>> Begin

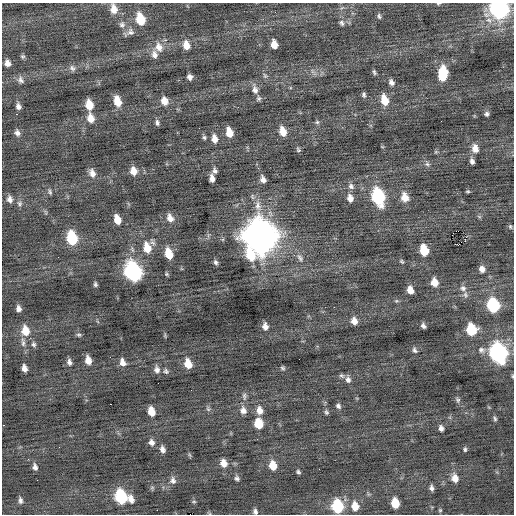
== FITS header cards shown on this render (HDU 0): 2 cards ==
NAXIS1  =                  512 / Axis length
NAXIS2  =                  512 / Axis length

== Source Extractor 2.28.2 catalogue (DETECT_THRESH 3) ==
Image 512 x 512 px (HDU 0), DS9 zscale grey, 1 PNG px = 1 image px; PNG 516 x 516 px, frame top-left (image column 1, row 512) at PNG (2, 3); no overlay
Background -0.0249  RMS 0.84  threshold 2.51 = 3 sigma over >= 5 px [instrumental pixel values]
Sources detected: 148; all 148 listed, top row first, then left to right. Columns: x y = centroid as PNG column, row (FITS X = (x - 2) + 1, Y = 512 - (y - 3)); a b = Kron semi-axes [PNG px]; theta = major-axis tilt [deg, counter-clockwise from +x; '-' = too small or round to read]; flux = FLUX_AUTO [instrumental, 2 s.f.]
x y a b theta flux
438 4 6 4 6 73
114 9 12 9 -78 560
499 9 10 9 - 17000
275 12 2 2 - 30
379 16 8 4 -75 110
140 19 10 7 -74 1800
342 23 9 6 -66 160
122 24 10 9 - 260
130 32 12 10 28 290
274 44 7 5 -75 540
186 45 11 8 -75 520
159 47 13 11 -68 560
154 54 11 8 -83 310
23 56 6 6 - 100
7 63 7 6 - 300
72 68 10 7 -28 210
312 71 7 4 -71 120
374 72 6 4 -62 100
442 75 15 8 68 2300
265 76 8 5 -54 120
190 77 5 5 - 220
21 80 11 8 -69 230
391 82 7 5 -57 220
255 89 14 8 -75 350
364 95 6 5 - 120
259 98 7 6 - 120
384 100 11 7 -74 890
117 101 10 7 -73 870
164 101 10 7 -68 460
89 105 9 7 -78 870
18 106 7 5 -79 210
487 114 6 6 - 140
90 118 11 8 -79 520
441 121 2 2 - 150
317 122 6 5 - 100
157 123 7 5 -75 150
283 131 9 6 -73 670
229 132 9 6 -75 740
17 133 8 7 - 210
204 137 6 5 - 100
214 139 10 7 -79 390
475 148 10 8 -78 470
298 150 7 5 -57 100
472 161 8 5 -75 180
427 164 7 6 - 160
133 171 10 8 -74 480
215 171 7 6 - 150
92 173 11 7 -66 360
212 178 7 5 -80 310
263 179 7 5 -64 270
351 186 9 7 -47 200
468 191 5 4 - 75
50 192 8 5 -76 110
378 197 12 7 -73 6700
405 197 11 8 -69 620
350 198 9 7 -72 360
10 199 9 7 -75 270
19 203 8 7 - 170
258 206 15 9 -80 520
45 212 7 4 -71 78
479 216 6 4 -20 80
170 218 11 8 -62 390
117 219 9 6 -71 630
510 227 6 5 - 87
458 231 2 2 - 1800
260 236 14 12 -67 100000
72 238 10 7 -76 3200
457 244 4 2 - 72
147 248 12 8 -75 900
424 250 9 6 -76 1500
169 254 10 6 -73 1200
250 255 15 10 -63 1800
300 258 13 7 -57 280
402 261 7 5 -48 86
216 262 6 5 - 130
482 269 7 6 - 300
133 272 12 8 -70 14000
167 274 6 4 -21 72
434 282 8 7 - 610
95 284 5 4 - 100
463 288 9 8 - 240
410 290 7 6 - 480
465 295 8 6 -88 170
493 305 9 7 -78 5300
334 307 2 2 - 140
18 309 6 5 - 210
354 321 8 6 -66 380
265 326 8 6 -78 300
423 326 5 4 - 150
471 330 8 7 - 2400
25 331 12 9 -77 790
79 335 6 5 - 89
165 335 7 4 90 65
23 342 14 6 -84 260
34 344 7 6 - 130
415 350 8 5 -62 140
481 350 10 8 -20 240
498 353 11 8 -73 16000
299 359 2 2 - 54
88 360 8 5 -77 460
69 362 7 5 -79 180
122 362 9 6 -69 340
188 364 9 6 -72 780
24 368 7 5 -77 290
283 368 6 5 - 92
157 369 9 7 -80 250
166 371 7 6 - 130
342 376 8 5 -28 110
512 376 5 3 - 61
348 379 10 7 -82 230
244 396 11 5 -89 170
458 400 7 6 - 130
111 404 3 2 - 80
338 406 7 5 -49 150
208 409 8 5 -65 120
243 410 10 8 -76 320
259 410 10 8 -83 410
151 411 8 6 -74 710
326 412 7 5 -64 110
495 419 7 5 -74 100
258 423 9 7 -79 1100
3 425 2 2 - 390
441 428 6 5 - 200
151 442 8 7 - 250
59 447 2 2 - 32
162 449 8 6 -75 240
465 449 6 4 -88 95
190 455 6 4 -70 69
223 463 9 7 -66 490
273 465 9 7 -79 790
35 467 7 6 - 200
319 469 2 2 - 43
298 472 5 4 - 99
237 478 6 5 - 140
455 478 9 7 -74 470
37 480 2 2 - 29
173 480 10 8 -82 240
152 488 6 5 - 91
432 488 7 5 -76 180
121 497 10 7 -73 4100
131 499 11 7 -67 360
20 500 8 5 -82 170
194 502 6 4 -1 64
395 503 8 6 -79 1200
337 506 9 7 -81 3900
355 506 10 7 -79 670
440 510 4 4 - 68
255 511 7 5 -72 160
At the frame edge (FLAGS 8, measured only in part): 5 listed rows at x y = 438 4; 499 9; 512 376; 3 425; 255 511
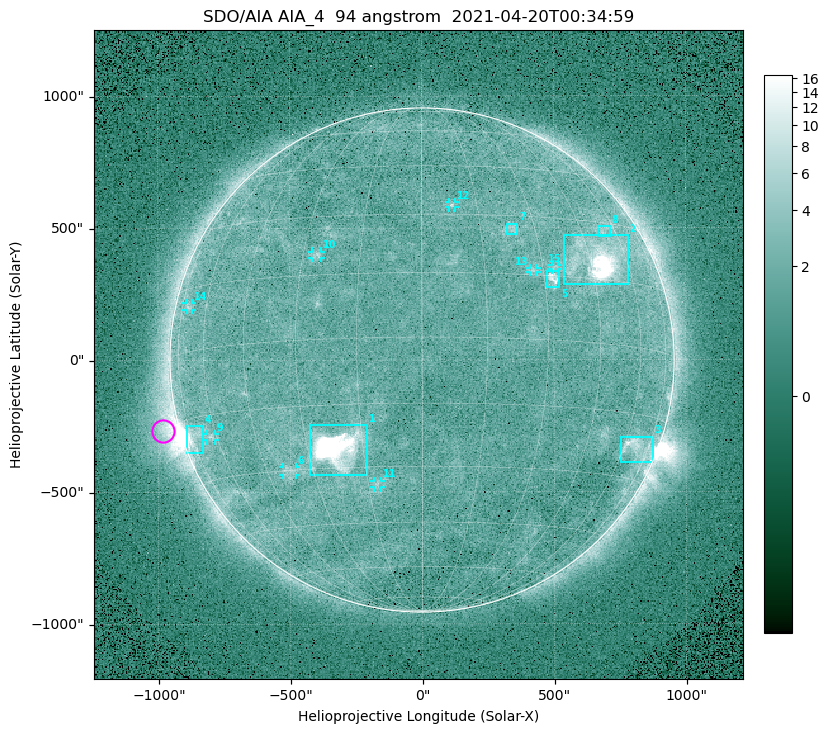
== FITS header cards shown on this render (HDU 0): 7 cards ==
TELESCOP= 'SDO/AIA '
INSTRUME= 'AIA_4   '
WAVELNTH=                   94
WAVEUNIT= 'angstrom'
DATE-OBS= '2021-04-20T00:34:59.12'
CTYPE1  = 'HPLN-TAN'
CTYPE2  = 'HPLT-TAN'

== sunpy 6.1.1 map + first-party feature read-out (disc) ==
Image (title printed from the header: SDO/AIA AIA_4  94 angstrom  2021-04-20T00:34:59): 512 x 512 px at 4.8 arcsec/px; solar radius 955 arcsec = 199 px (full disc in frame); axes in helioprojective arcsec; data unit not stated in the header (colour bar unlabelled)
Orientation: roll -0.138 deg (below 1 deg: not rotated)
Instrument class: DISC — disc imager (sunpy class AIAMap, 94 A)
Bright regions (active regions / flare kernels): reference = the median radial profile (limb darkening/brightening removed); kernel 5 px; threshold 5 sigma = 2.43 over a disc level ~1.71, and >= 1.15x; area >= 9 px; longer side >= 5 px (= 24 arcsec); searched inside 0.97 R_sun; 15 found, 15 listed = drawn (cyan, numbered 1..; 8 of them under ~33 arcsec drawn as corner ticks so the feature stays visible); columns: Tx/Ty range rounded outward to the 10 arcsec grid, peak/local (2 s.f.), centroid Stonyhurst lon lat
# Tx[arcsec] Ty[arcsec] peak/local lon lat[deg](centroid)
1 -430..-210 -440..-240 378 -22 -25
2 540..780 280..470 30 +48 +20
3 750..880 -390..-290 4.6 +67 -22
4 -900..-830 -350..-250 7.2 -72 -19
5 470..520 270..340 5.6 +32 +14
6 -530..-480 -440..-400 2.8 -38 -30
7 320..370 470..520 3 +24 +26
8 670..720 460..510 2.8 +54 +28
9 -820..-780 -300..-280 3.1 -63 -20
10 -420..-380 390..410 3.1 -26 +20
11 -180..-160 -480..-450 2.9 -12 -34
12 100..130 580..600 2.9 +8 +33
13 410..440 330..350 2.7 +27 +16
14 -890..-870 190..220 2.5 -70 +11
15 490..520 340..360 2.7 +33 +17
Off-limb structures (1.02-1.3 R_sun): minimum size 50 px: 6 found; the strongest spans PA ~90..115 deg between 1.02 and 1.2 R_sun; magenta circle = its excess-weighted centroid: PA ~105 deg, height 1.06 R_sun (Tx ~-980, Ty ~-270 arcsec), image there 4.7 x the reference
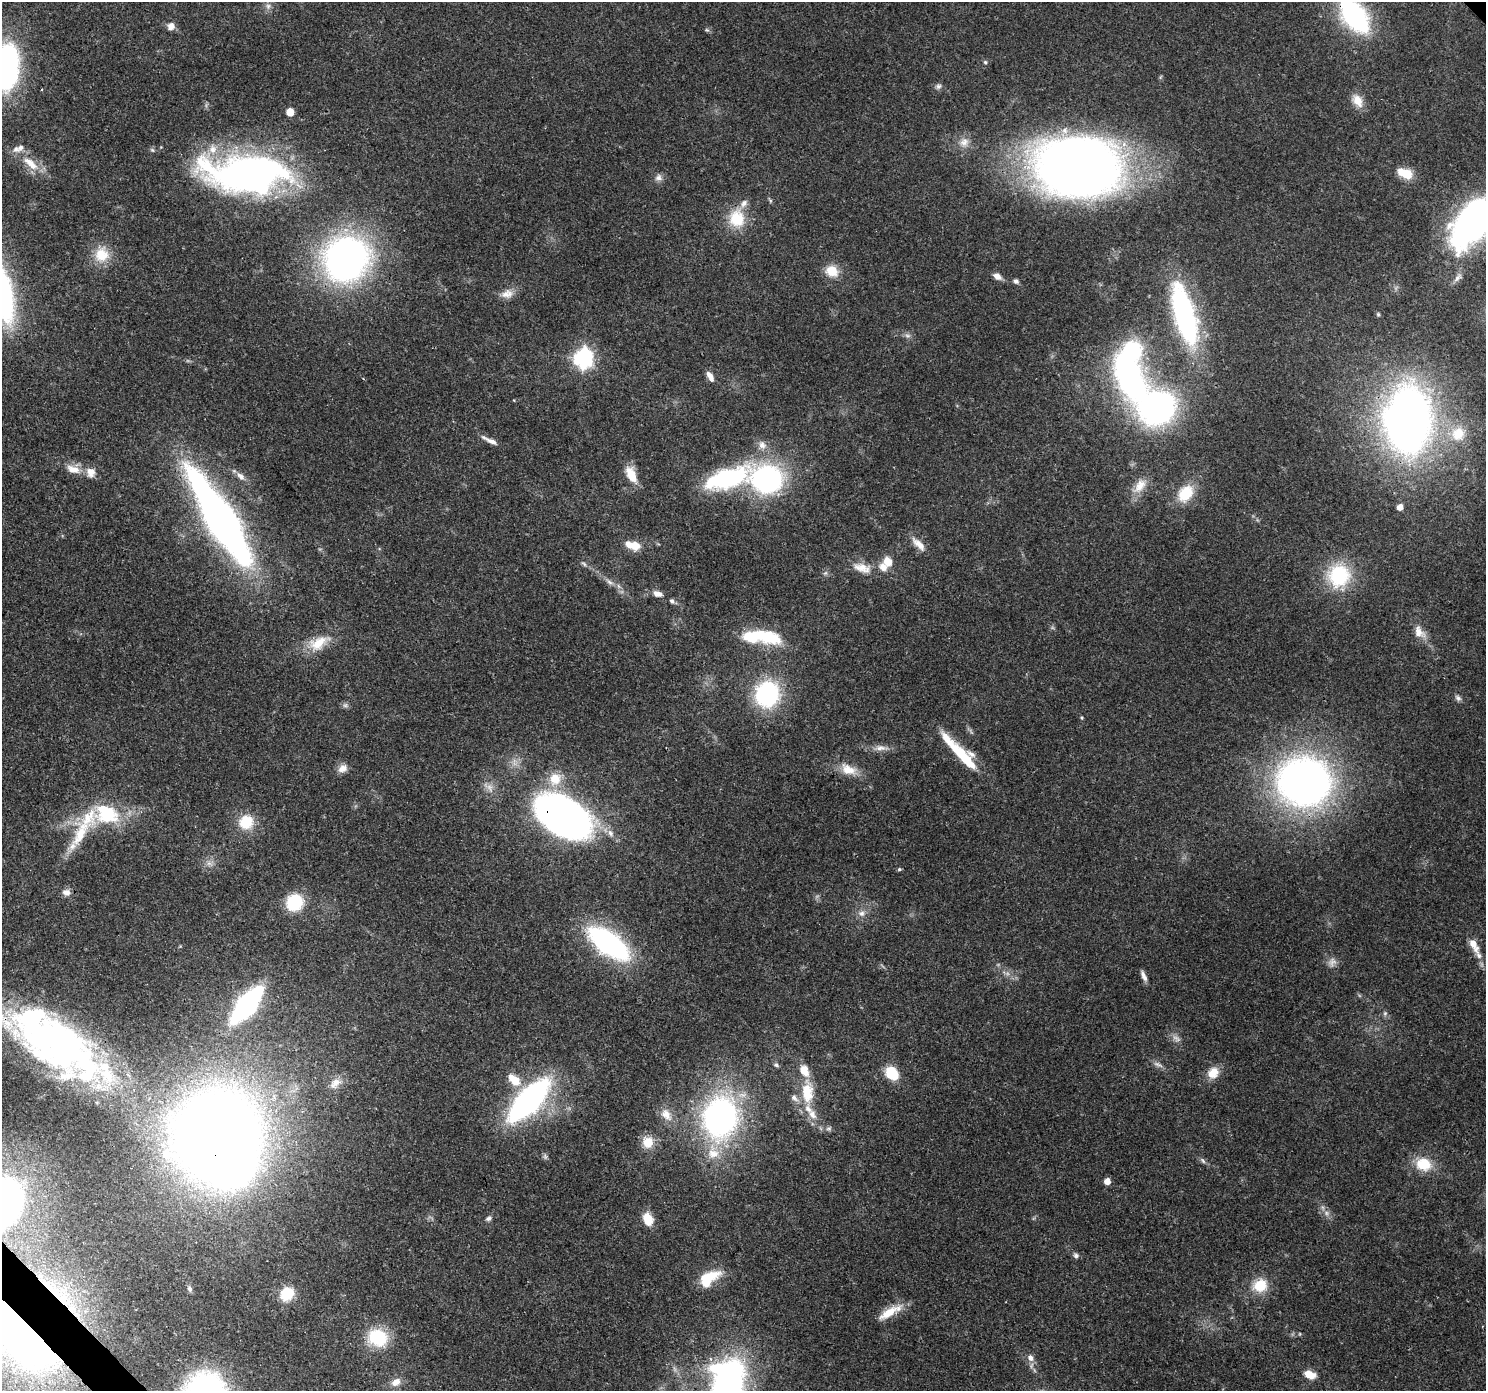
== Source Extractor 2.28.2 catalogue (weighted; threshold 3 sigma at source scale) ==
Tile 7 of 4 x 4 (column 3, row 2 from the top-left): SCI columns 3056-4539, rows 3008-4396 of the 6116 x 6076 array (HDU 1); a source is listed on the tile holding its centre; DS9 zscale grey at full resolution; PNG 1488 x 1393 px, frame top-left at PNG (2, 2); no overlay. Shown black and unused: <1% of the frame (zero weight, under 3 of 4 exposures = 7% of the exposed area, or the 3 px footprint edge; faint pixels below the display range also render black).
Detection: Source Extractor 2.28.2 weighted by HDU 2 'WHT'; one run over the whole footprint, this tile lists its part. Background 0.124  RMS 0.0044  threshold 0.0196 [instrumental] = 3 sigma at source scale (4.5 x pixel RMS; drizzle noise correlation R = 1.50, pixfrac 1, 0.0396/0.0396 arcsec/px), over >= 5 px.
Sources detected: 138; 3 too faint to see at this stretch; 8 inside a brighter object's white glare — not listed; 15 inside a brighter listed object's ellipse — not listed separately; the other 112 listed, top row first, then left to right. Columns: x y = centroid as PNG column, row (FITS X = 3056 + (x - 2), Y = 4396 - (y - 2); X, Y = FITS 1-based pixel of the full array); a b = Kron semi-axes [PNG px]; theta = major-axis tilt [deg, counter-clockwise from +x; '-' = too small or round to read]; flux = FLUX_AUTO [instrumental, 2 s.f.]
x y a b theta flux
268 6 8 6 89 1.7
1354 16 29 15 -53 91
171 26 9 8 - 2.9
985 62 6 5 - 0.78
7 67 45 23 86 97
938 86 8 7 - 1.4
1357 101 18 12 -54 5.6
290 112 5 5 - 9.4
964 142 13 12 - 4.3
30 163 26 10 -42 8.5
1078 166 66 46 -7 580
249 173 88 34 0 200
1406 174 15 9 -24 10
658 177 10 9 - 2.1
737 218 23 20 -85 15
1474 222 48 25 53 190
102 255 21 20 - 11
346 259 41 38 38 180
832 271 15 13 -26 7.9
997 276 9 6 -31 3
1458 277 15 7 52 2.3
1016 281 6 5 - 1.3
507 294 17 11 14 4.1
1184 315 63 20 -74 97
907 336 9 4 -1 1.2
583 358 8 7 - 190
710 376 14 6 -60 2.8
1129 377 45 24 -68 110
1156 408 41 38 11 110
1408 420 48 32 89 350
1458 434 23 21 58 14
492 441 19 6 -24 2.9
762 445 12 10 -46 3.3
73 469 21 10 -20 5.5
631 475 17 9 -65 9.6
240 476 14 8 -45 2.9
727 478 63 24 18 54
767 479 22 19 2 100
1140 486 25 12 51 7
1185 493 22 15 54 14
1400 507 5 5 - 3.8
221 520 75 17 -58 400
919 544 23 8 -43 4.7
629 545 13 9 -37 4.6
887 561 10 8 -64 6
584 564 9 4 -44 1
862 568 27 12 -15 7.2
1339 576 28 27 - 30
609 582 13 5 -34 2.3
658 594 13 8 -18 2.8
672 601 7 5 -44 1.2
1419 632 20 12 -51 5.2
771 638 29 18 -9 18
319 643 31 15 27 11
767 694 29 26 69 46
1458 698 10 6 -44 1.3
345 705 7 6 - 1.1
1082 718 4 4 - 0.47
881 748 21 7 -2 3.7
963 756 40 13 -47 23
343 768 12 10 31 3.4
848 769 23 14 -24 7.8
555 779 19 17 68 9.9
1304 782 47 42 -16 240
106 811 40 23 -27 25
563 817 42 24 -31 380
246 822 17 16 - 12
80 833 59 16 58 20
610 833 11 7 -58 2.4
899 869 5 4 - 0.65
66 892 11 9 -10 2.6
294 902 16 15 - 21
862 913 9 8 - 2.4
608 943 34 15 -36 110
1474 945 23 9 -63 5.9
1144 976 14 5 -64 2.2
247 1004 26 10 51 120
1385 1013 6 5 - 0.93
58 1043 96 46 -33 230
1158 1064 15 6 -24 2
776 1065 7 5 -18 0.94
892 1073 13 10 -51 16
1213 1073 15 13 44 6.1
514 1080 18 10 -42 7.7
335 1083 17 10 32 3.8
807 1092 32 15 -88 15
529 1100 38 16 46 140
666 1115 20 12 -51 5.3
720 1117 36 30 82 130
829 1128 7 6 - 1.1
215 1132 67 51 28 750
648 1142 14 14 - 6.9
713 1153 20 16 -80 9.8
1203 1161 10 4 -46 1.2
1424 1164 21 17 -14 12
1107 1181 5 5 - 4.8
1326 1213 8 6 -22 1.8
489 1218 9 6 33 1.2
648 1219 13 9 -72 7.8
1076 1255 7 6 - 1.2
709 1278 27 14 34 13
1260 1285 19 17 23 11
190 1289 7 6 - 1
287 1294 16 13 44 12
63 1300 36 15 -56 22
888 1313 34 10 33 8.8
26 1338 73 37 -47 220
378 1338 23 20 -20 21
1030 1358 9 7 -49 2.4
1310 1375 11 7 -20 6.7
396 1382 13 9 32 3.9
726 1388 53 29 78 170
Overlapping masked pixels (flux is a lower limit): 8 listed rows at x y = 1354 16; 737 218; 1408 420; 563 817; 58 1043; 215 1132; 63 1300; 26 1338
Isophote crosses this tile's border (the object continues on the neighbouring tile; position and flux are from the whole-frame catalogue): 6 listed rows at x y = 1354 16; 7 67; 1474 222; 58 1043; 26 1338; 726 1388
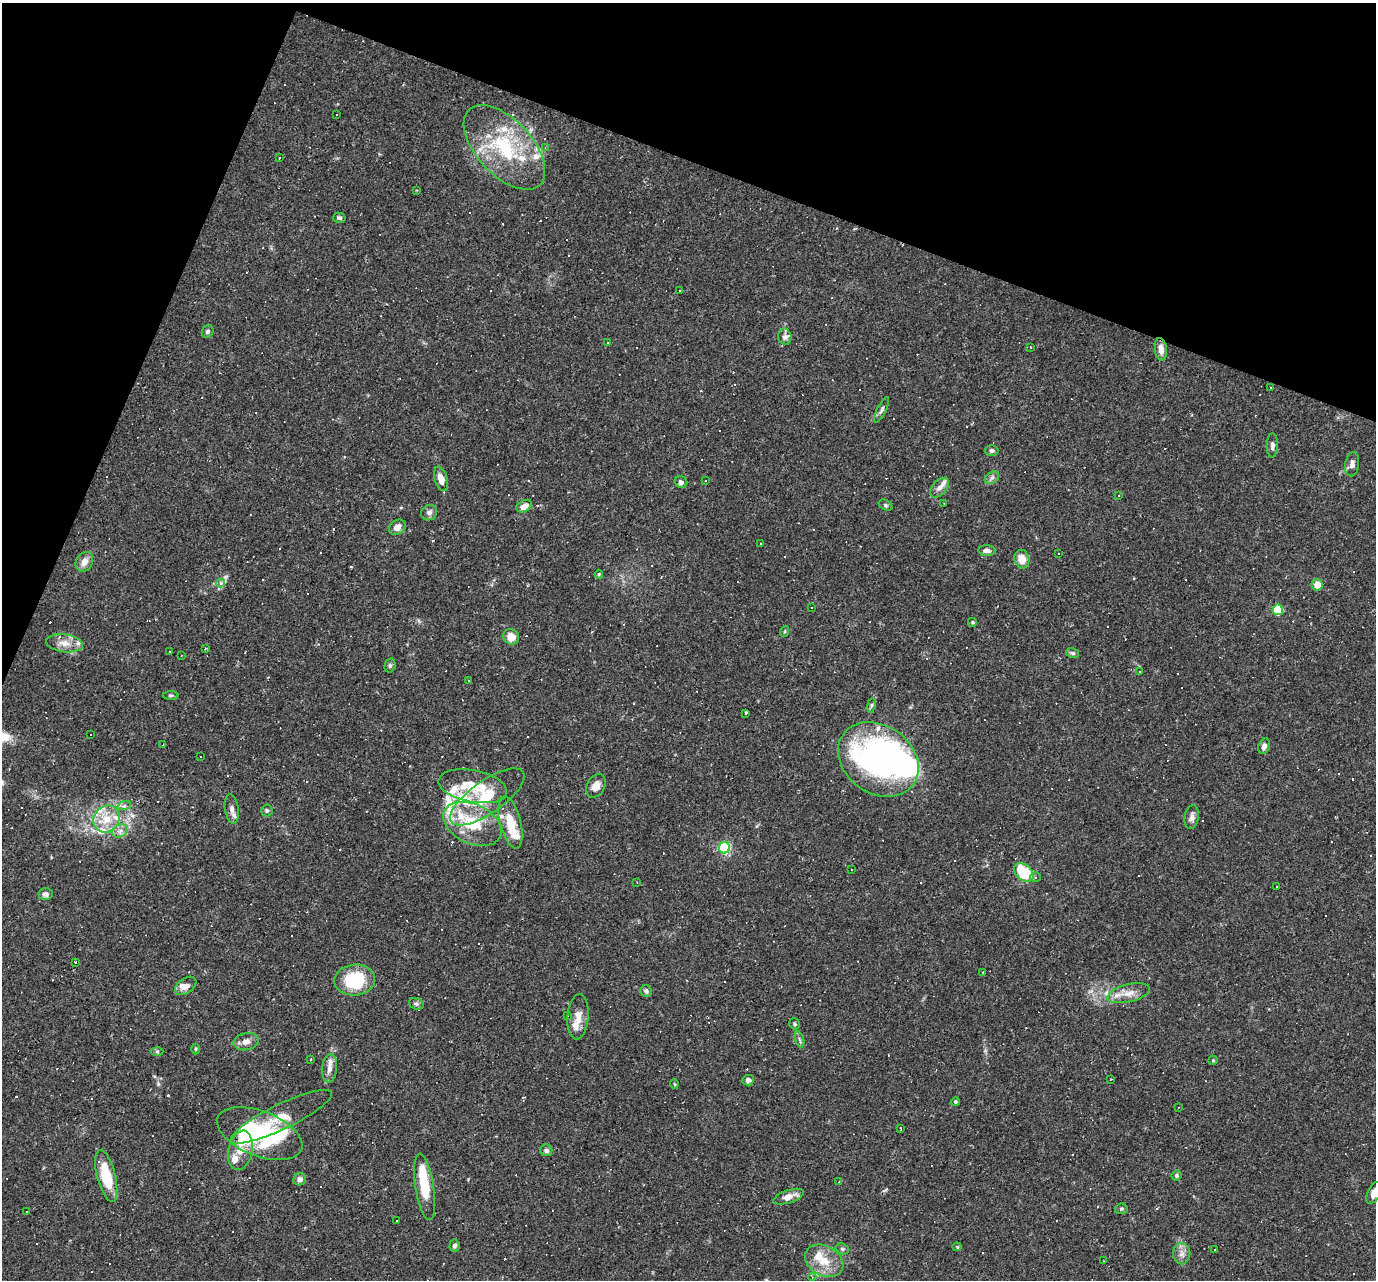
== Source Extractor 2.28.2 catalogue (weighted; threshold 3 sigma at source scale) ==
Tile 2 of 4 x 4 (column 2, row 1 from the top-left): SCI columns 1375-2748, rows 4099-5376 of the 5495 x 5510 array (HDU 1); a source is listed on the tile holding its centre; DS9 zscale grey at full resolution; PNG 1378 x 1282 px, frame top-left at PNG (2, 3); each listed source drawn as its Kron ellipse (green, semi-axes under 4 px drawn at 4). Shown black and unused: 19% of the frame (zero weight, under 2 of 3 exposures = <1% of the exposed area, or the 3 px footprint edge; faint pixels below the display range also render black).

>> End

* WHAT IS REQUIRED
Copy the lines from the entries above, starting at the line containing "2.28.2 catalogue (DETECT_THRESH" and ending at the line containing "Image 512 x", with both of those lines included.

* OUTPUT FOR THIS EXERCISE
== Source Extractor 2.28.2 catalogue (DETECT_THRESH 3) ==
Image 512 x 512 px (HDU 0), DS9 zscale grey, 1 PNG px = 1 image px; PNG 516 x 516 px, frame top-left (image column 1, row 512) at PNG (2, 3); no overlay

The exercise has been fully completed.